The Ekbatan dam in western Iran has no water inflow, leaving Hamedan thirsty. August 2022

A Dam And An Ancient Capital In Iran Have No Water Left

Tuesday, 08/23/2022
Maryam Sinaiee

British Iranian journalist and political analyst

Residents in the ancient Iranian capital, Hamedan, are grappling with severe water shortage, sometimes going without any water for as long as 24 hours.

The crisis which has seriously affected the everyday lives of the majority of the city’s nearly 600,000 population in the past few days, has been attributed to the critical depletion of the water in the Ekbatan Dam reservoir, with zero inflows.

With nothing in the pipes, water for drinking and other purposes is now being distributed by tanker trucks. Iran’s Red Crescent has also been distributing bottled water in the city.

A month ago, during a visit to Hamedan, capital of a province of the same name, President Ebrahim Raisi ordered the related authorities to solve the city’s water problem within two months.

Water being delivered to residents of Hamedan by tanker trucks, August 2022

In recent years, many cities across the country have been scenes of massive protests to the authorities’ mismanagement of water resources, harmful dam building, and politically motivated diversion of rivers that have devastated agriculture and drinking water sources. Also, there is rising temperatures and sand storms, expert attribute to global warming.

in July 2021 big crowds protested in over a dozen cities and towns in the southwestern province of Khuzestan where at least 700 villages were receiving regular supplies of water by tanker trucks.

In July 2021, Protests over water shortages in Khuzestan lasted for more than a week and it spread to several neighboring and nearby provinces including Chahar Mahal-Bakhtiari, Esfahan, Lorestan, and Bushehr.

A man injured by shotgun 'birdshots' in Esfahan during water protests, November 26, 2021

Later in November water protests in the city of Isfahan, the capital of the central province of Esfahan, turned into anti-government unrest. Security forces cracked down on protesters with heavy handed tactics and many were injured by shotgun pellets.

Earlier this month, a large group of people in the city of Shahrekord in southwest Iran held a protest rally after nine days with no piped water. Officials said the problem stemmed from the recent flash floods in the region and the lack of any water treatment plant for the province. Water has been cut in Shahrekord, and four other cities due to the recent floods and increased water turbidity.

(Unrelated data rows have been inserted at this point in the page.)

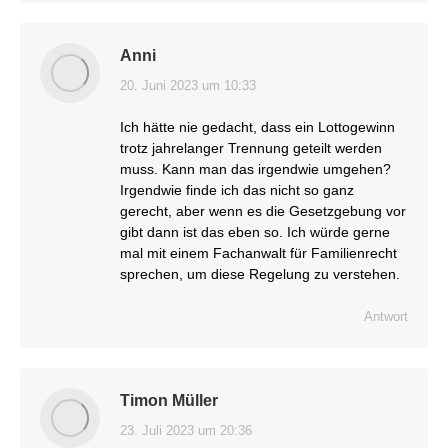
Anni
20. Juni 2023 um 10:33
sagt:
Ich hätte nie gedacht, dass ein Lottogewinn
trotz jahrelanger Trennung geteilt werden
muss. Kann man das irgendwie umgehen?
Irgendwie finde ich das nicht so ganz
gerecht, aber wenn es die Gesetzgebung vor
gibt dann ist das eben so. Ich würde gerne
mal mit einem Fachanwalt für Familienrecht
sprechen, um diese Regelung zu verstehen.
Antwort
Timon Müller
23. Juli 2023 um 20:36
sagt: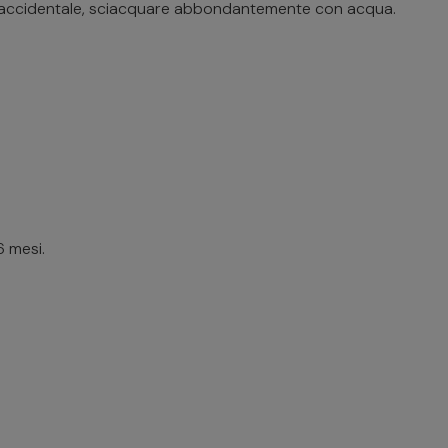
to accidentale, sciacquare abbondantemente con acqua.
6 mesi.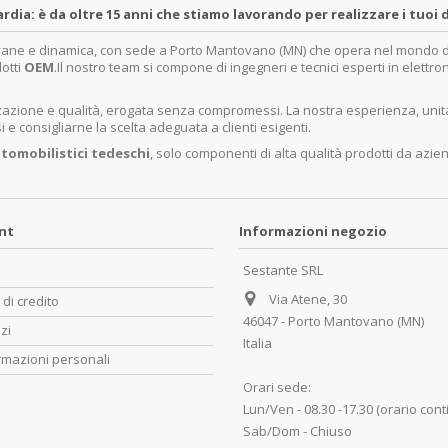
a: è da oltre 15 anni che stiamo lavorando per realizzare i tuoi d
ovane e dinamica, con sede a Porto Mantovano (MN) che opera nel mondo dell
dotti
OEM
.Il nostro team si compone di ingegneri e tecnici esperti in elettro
lizzazione e qualità, erogata senza compromessi. La nostra esperienza, un
e consigliarne la scelta adeguata a clienti esigenti.
tomobilistici tedeschi
, solo componenti di alta qualità prodotti da azie
unt
Informazioni negozio
Sestante SRL
Via Atene, 30
 di credito
46047 - Porto Mantovano (MN)
zzi
Italia
rmazioni personali
Orari sede:
Lun/Ven - 08.30 -17.30 (orario cont
Sab/Dom - Chiuso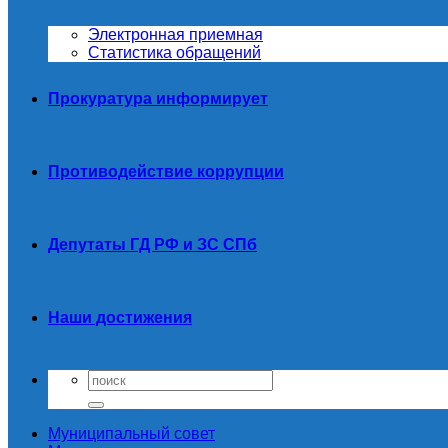
Электронная приемная
Статистика обращений
Прокуратура информирует
Противодействие коррупции
Депутаты ГД РФ и ЗС СПб
Наши достижения
Муниципальный совет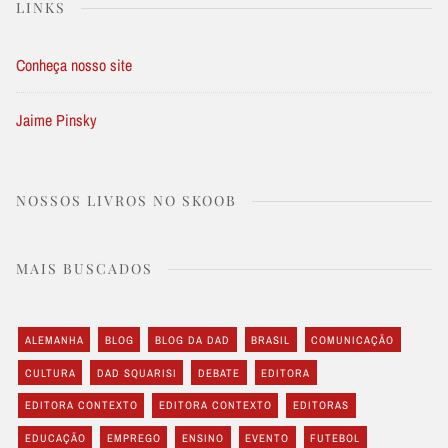
LINKS
Conheça nosso site
Jaime Pinsky
NOSSOS LIVROS NO SKOOB
MAIS BUSCADOS
ALEMANHA
BLOG
BLOG DA DAD
BRASIL
COMUNICAÇÃO
CULTURA
DAD SQUARISI
DEBATE
EDITORA
EDITORA CONTEXTO
EDITORA CONTEXTO
EDITORAS
EDUCAÇÃO
EMPREGO
ENSINO
EVENTO
FUTEBOL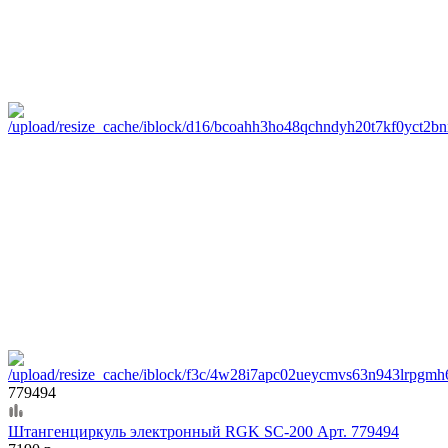
779494
Штангенциркуль электронный RGK SC-200 Арт. 779494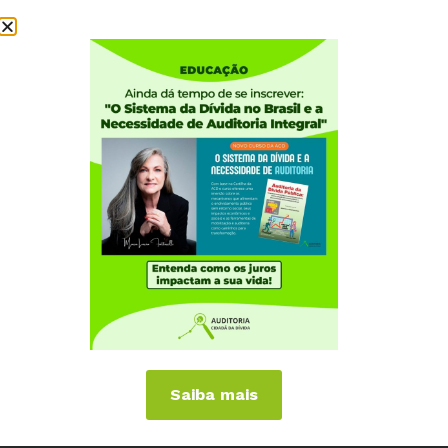
Institucional
Quem somos
Como participar
Núcleos nos Estados
Coordenação Nacional
Experiências Internacionais
Equador
Europa
Grécia
Portugal
Outros Países
Campanhas
Saiba mais
É hora de Virar o Jogo
Pelo Limite dos Juros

An aerial view of the ancient Iranian capital, Hamedan

Ironically, despite a dam-building craze in the past 30 years, most of the water from this summer’s exceptional monsoon rains was lost in plains and deserts.

Iran is in the midst of a long drought that has become worse in the past couple of years. Ninety-seven percent of Iran’s land is arid or semi-arid.

The rapid growth in demand for water has led to severe depletion of available sources. The annual renewable water availability per capita reached a crisis level in 2021. Studies by the United Nations Development Program (UNDP) indicate that by 2040 Iran is likely to face a severe water stress level.

Several human factors, experts say, are contributing to the worsening situation: population growth, industrial demand, mismanagement of water resources including allocation to water-intensive industries, and planting many water-intensive crops including rice and sugarcane.

Steel mills are particularly blamed for draining available water resources. Most of Iran's largest steel factories are in arid regions such as Esfahan, Yazd, and Kerman provinces despite the very high water usage in steel production.

Critics blame Iran's development model, or lack of one, in the past few decades and unbalanced sectoral growth for much of the water crisis in the country.

Iran is also among the ten countries in the world that extract most groundwater and a hotspot of land subsidence induced by groundwater withdrawal.